Companies need to ensure that they take a “360 degree view” when policy setting, taking into consideration ideas like compartmentalising information, safeguarding against human error and account management across different devices (one example being looking at your emails on a tablet over the weekend, on a phone during your commute and then on a PC or laptop when in the office) to minimise the chance of a breach.

Prioritising what needs protecting the most is also a strong preventative tactic. Rather than spread your security budget thinly across your entire organisation, ensure that the most vital information – and just as importantly the information that can lead hackers to vital information – is the most carefully protected.

Time frames are also very important with data loss; it can take a matter of seconds for an attacker to gain the information they need and disappear again. Having a solution, such as our web filtering system, which works in real-time, can ensure you shut the door in an attacker’s face before they have time to cause any damage to your organisation.

  1. What tips would you offer businesses that are worried about cloud security?

If businesses are concerned about cloud security and how to implement it, there is a key three step process they can follow to mitigate risk and make sure the move to the technology is a success. Firstly, companies need to understand what the security practices from their cloud solution provider are.
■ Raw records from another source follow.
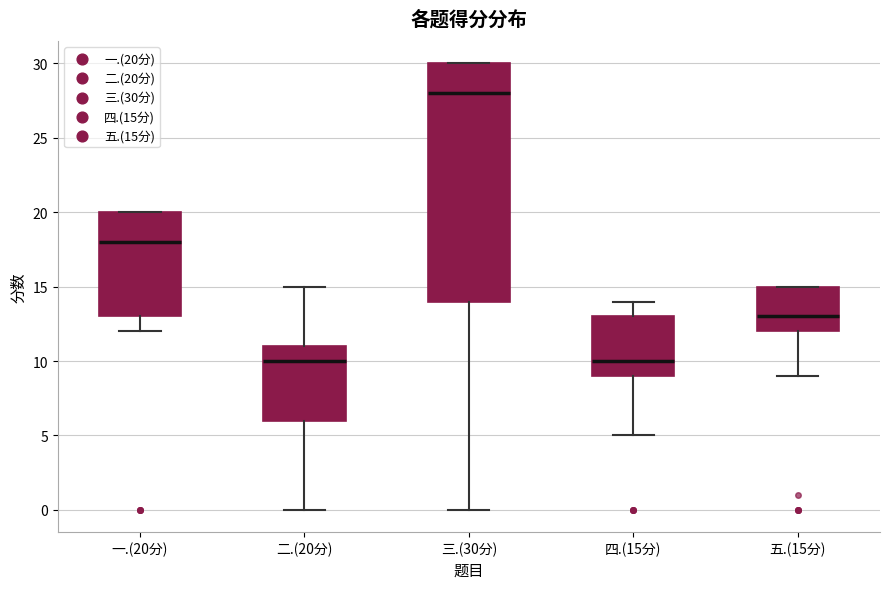

Reading left to right, transcribe this box plot: for each box, give where its median line is, the range the box spans, and where its two whiskers end, as read against the y-axis. The values are not printed on the chart, so give them approximately, as read against the axis.

一.(20分): median 18, box 13 to 20, whiskers 12 to 20
二.(20分): median 10, box 6 to 11, whiskers 0 to 15
三.(30分): median 28, box 14 to 30, whiskers 0 to 30
四.(15分): median 10, box 9 to 13, whiskers 5 to 14
五.(15分): median 13, box 12 to 15, whiskers 9 to 15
By having a good understanding of this they will be able to monitor and respond to issues in a way that align with the security provider, speeding up the process.

Secondly, companies should know how often these security practises are tested, and who needs to take ownership of this. Making sure that these security practises are well drilled and owned by the right individuals means that if a real data breach occurs, the process is streamlined and people know their responsibilities.

Lastly, a company needs to take into account the internal changes that need to take place when the cloud is used as part of the IT infrastructure. The storing of documents, where confidential data needs to reside, who has access and how they need to go about this; all these are changes that may affect your company. If not given the due care and attention they need these changes can easily become vulnerabilities, rather than a positive change for your business.

The bottom line is understand the cloud and how it is implemented, and it can elevate your business’s security to new levels of speed, coverage and safety.